» **WORK ORDER**: In the copy, keep every record exact and leave out all images.

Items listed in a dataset

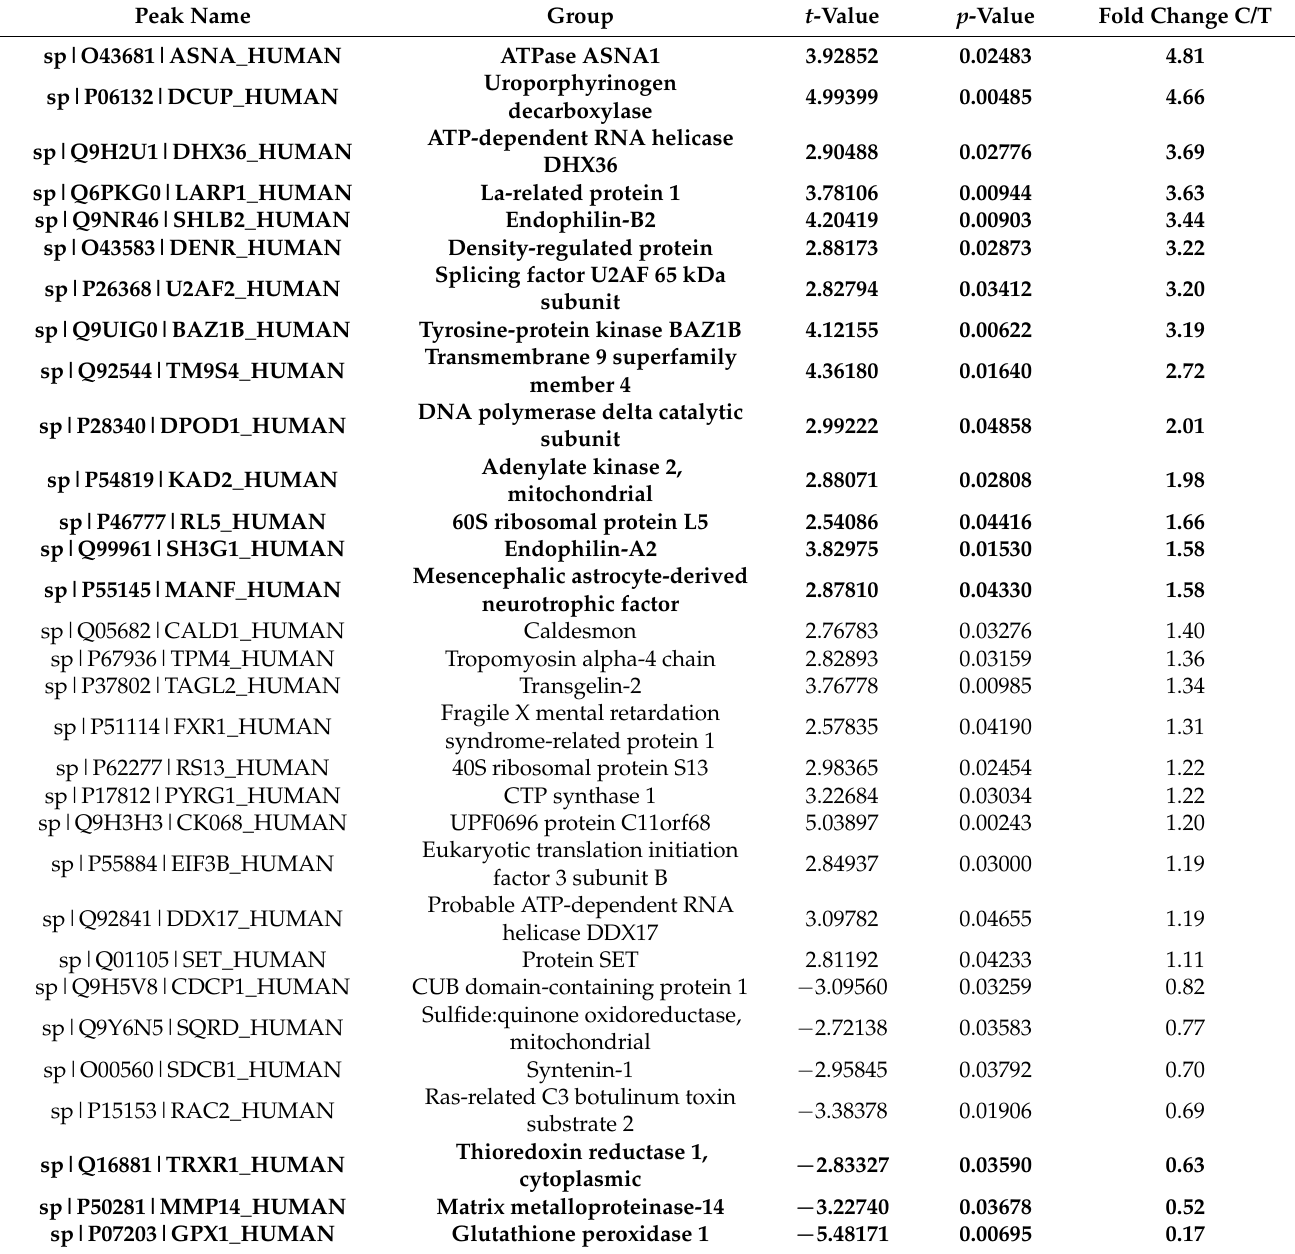
Table 2. Differentially expressed proteins identified by SWATHS analysis in MDA-MB-231 TNBC cells treated (T) or not (C) with TcPaSK peptide. Shown in bold are proteins exhibiting ≥ 1.5-fold change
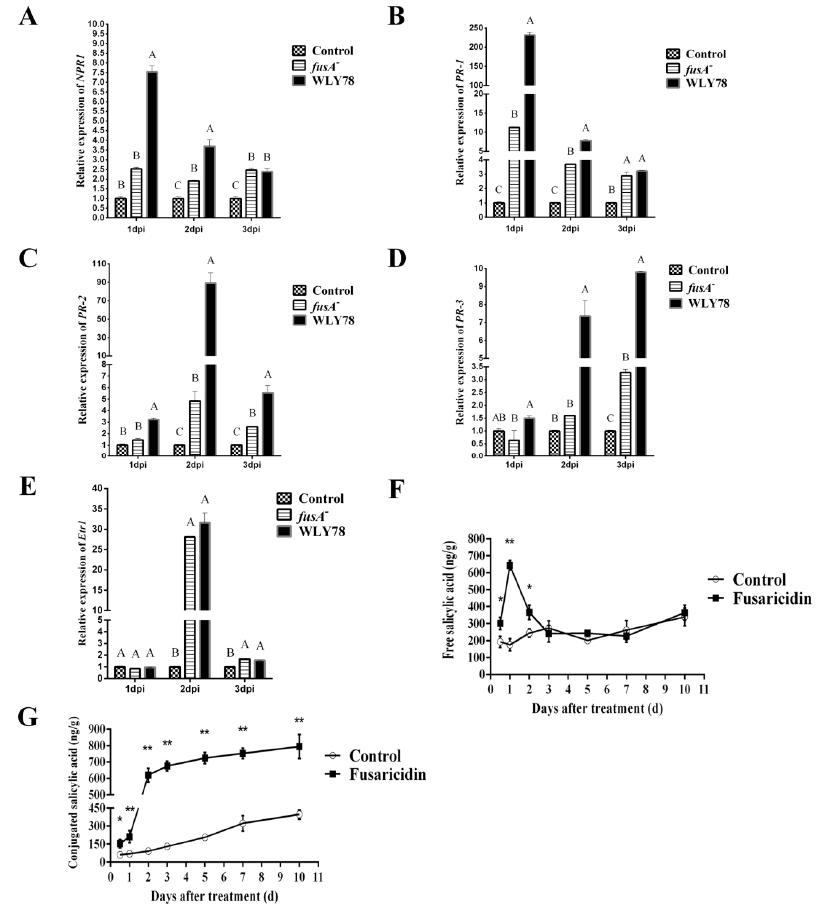
Figure 6. Relative expression levels of genes NPR1 ( A ), Etr1 ( B ), PR1 ( C ), PR2 ( D ), and PR3 ( E ) in leaves of P. polymyxa WLY78, the fusA ‐ mutant, and water treatment at days 1, 2. and 3. Accumulation of free salicylic acid ( F ) and conjugated salicylic acid ( G ) in roots was induced by fusaricidin. Different letters or asterisks indicate significant differences at p < 0.01, according to the Duncan multiple range test. Error bars indicate standard deviations among triplicates.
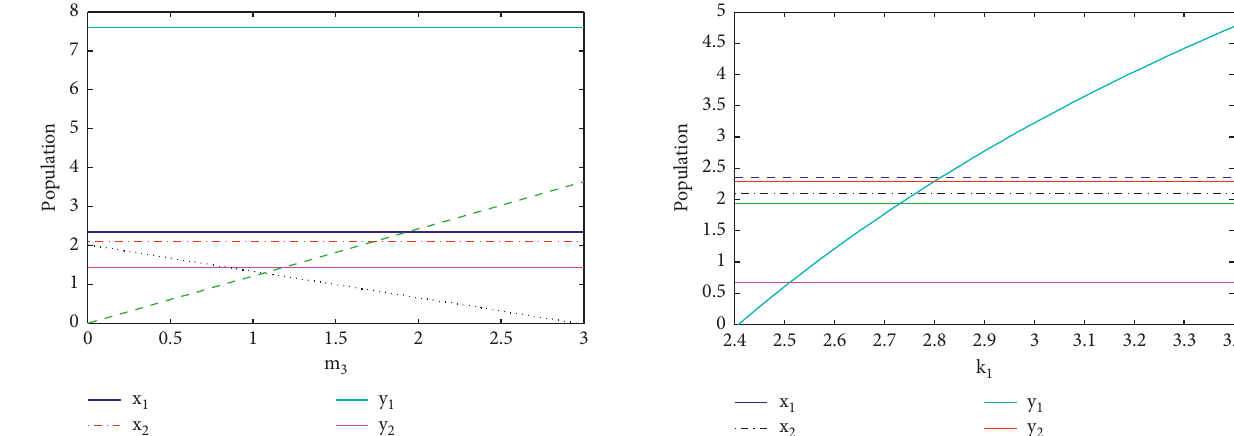
on all the species. 3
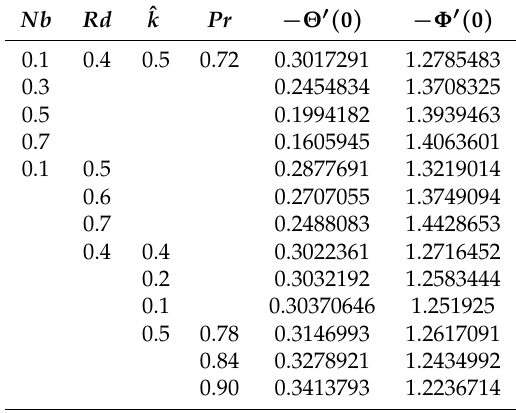
Table 3. Calculation of − Θ (cid:48) ( 0 ) and − Φ (cid:48) ( 0 ) for varying Nb , Rd , ˆ k , and Pr by keeping the remaining parameters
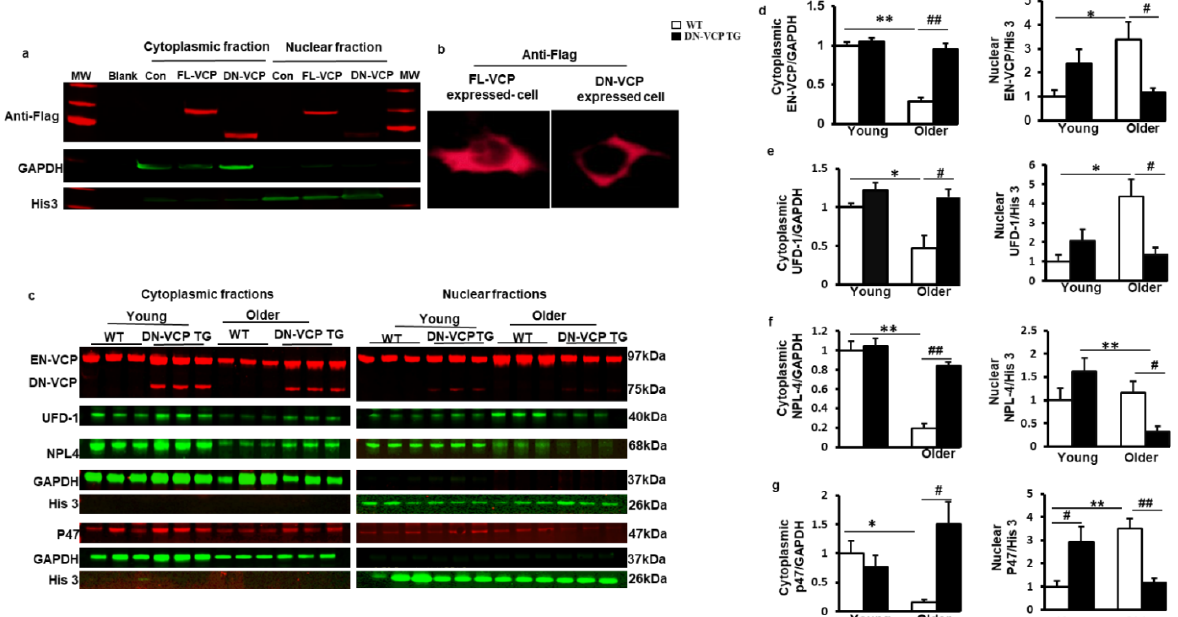
Figure 4. DN-VCP impairs its nuclear localization and attenuates the age-related cytoplasmic/nuclear shuffling of the EN-VCP and its co-factors/adaptor in TG mouse hearts. ( a , b ). The subcellular distributions of overexpressed full-length VCP (FL-VCP) and dominant-negative VCP (DN-VCP) in the cytoplasmic and nuclear fractions of the cells, with a specific antibody against the tag-protein-Flag, by Western blots ( a ) and cytoimmunostaining ( b ). Plasmid with vector-only was used as control (Con); ( c ). The representing Western blots reflected the subcellular compartmentalization of the corresponding proteins in the DN-VCP TG mouse heart tissues and compared to their age-matched WT mice at both young and older ages, including endogenous VCP (EN VCP), dominant-negative VCP (DN-VCP) and co-factors, ubiquitin fusion degradation protein 1 (UFD-1), nuclear protein localization protein 4 (NPL-4), and P47. GAPDH was used as a loading control of the cytoplasmic proteins, and Histon 3 (His 3) was used as a loading control of nuclear proteins; ( d ). The relative values of EN-VCP in cytoplasmic and nuclear fractions, respectively; (e – g ). The relative values of VCP-cofactors in cytoplasmic and nuclear fractions, respectively, including UFD-1 ( e ), NPL-4 ( f ), and P47 ( g ). The cytoplasmic proteins were normalized to the GAPDH, and the nuclear proteins were normalized to the Histon 3 (His 3). The relative value was presented by the fold of the WT young mice. *, p ≤ 0.05, **, p ≤ 0.01 vs. corresponding young mice; #, p ≤ 0.05, ##, p ≤ 0.01 vs. age-matched WT mice .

» **ANSWER BOX**:
Table 2. Differentially expressed proteins identified by SWATHS analysis in MDA-MB-231 TNBC cells treated (T) or not (C) with TcPaSK peptide. Shown in bold are proteins exhibiting ≥ 1.5-fold change
Figure 6. Relative expression levels of genes NPR1 ( A ), Etr1 ( B ), PR1 ( C ), PR2 ( D ), and PR3 ( E ) in leaves of P. polymyxa WLY78, the fusA ‐ mutant, and water treatment at days 1, 2. and 3. Accumulation of free salicylic acid ( F ) and conjugated salicylic acid ( G ) in roots was induced by fusaricidin. Different letters or asterisks indicate significant differences at p < 0.01, according to the Duncan multiple range test. Error bars indicate standard deviations among triplicates.
on all the species. 3
Table 3. Calculation of − Θ (cid:48) ( 0 ) and − Φ (cid:48) ( 0 ) for varying Nb , Rd , ˆ k , and Pr by keeping the remaining parameters
Figure 4. DN-VCP impairs its nuclear localization and attenuates the age-related cytoplasmic/nuclear shuffling of the EN-VCP and its co-factors/adaptor in TG mouse hearts. ( a , b ). The subcellular distributions of overexpressed full-length VCP (FL-VCP) and dominant-negative VCP (DN-VCP) in the cytoplasmic and nuclear fractions of the cells, with a specific antibody against the tag-protein-Flag, by Western blots ( a ) and cytoimmunostaining ( b ). Plasmid with vector-only was used as control (Con); ( c ). The representing Western blots reflected the subcellular compartmentalization of the corresponding proteins in the DN-VCP TG mouse heart tissues and compared to their age-matched WT mice at both young and older ages, including endogenous VCP (EN VCP), dominant-negative VCP (DN-VCP) and co-factors, ubiquitin fusion degradation protein 1 (UFD-1), nuclear protein localization protein 4 (NPL-4), and P47. GAPDH was used as a loading control of the cytoplasmic proteins, and Histon 3 (His 3) was used as a loading control of nuclear proteins; ( d ). The relative values of EN-VCP in cytoplasmic and nuclear fractions, respectively; (e – g ). The relative values of VCP-cofactors in cytoplasmic and nuclear fractions, respectively, including UFD-1 ( e ), NPL-4 ( f ), and P47 ( g ). The cytoplasmic proteins were normalized to the GAPDH, and the nuclear proteins were normalized to the Histon 3 (His 3). The relative value was presented by the fold of the WT young mice. *, p ≤ 0.05, **, p ≤ 0.01 vs. corresponding young mice; #, p ≤ 0.05, ##, p ≤ 0.01 vs. age-matched WT mice .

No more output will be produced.